Here's a simple program:
void __attribute__ ((constructor)) dumb_constructor(){}
void __attribute__ ((destructor)) dumb_destructor(){}
int main() {}
I compile it with the following flags:
g++ -O0 -fverbose-asm -no-pie -g -o main main.cpp
I check with gdb
that __libc_csu_init
is calling the function I tagged w/ constructor:
Breakpoint 1, dumb_constructor () at main.cpp:1
1 void __attribute__ ((constructor)) dumb_constructor(){}
(gdb) bt
#0 dumb_constructor () at main.cpp:1
#1 0x000000000040116d in __libc_csu_init ()

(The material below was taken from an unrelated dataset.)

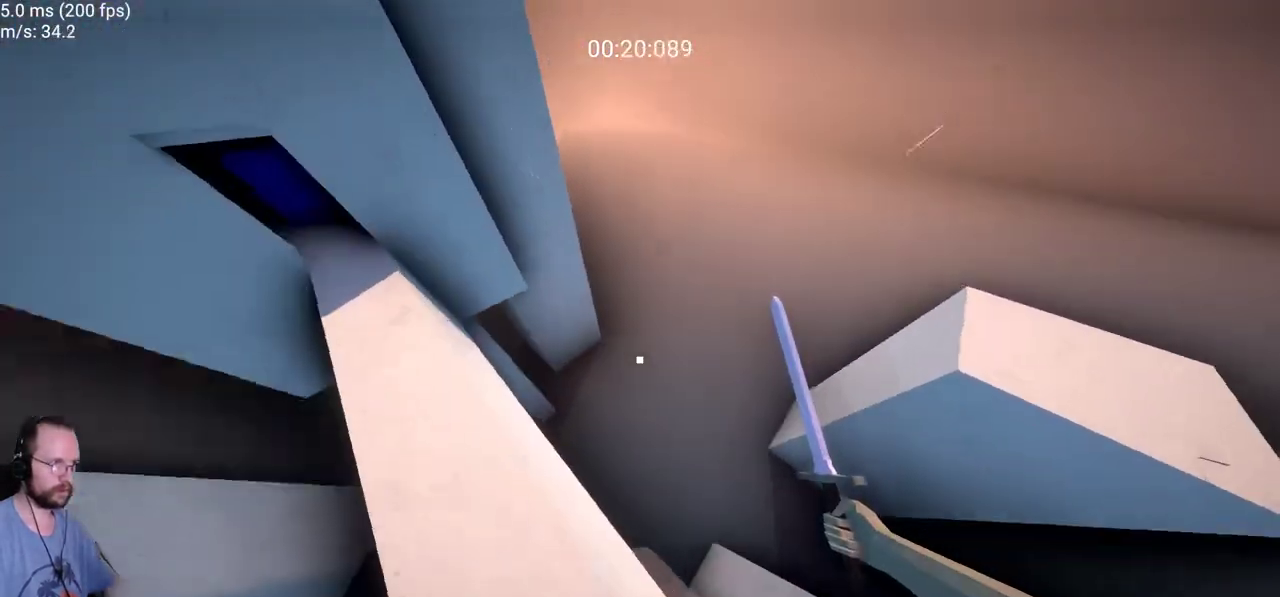
{"keys": ["a"], "mouse": [], "events": [[333, "w", "up"]]}
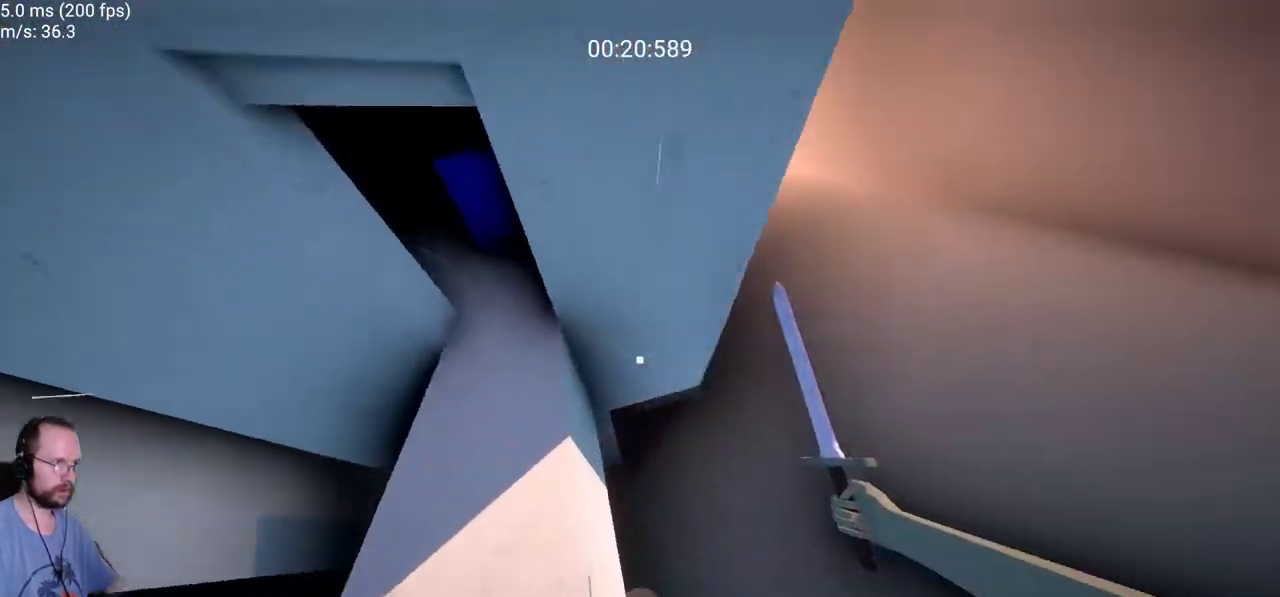
{"keys": ["w"], "mouse": [], "events": [[117, "w", "down"], [500, "a", "up"]]}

#2 0x00007ffff7abcfb0 in __libc_start_main () from /usr/lib/libc.so.6
#3 0x000000000040104e in _start ()
and I assume that destructor
attribute would mean dumb_destructor()
would be called during __libc_csu_fini
, but that's not happening:
Breakpoint 1, dumb_destructor () at main.cpp:3
3 void __attribute__ ((destructor)) dumb_destructor(){}
(gdb) bt
#0 dumb_destructor () at main.cpp:3
#1 0x00007ffff7fe242b in _dl_fini () from /lib64/ld-linux-x86-64.so.2
#2 0x00007ffff7ad4537 in __run_exit_handlers () from /usr/lib/libc.so.6
#3 0x00007ffff7ad46ee in exit () from /usr/lib/libc.so.6
#4 0x00007ffff7abd02a in __libc_start_main () from /usr/lib/libc.so.6
#5 0x000000000040104e in _start ()
I sanity checked that __libc_csu_fini
really isn't doing anything with objdump and it really is a stub:
0000000000401190 <__libc_csu_fini>:
401190: f3 0f 1e fa endbr64
401194: c3 ret
Why do we call this _dl_fini
? What is _dl_fini
? Why is it being inconsistent and not calling __libc_csu_fini
?
I refer to the most recent glibc version tag as of writing this, which is glibc 2.34 (published in August 2021), and which changed quite a bit of the startup process (I highlight the major differences). Most findings should also apply to other versions and architectures. The ELF dumps in this answer are from an x86-64 system.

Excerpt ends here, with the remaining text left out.